[Opening Selected excerpt section]

We're unlikely to know the true meaning behind the name until the game actually comes out. In fact, the whole thing might remain mysterious until the final episode is released. For now, we can only speculate. Perhaps the idea of "immortality" has to do with the old Sith Lord finding a successor, someone to carry on his Darth mantle. Or maybe there's a fountain of youth, a philosopher's stone-esque Jedi MacGuffin hidden on Mustafar that he needs you, dear player, to fetch for him. Who knows? We don't, not until we get to play.

Why episodes?

We mentioned that there will be three episodes to the Vader Immortal story. They have written been by David S. Goyer, who said that writing Vader was thrilling. "As someone who watched Episode IV opening day as an 11-year-old," Goyer said in an interview with StarWars.com, "to actually write dialogue for Vader, and to be told by the Story Group that it actually sounded like Vader — that was a personal thrill for me."

His writing is now officially part of the Star Wars canon, because Vader Immortal had the benefit of the consultation and seal of approval from the Lucasfilm Story Group. In this game, more than any other before, we'll get to know more about Darth Vader. "We came up with the concept, and then we had a conversation about where in the timeline it would fit. Everyone felt very strongly that it's a legitimate Vader story and that it advances the ball in terms of who he is and what his goals are," Goyer said.

[Closing Selected excerpt section]

◆ **Task prompt**
List every title of a game, film, or franchise named in the selected excerpt.

[Opening Provided data section]

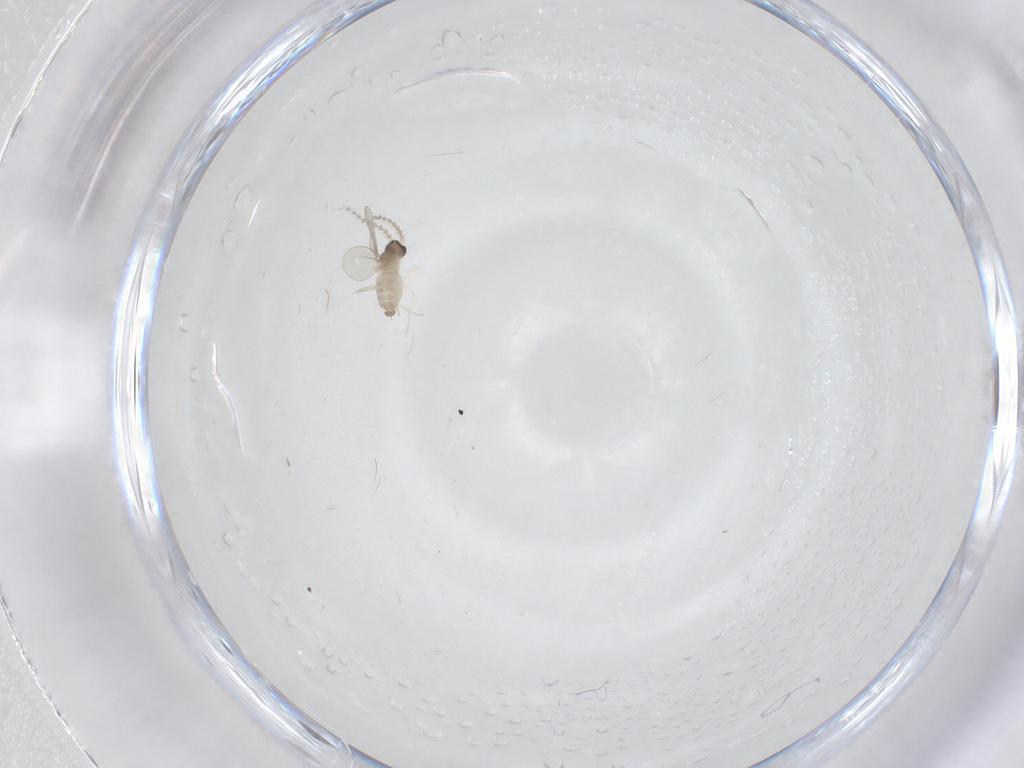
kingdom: Animalia
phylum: Arthropoda
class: Insecta
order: Diptera
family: Cecidomyiidae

[Closing Provided data section]

◆ **Response to this task**
- Vader Immortal
- Episode IV
- Star Wars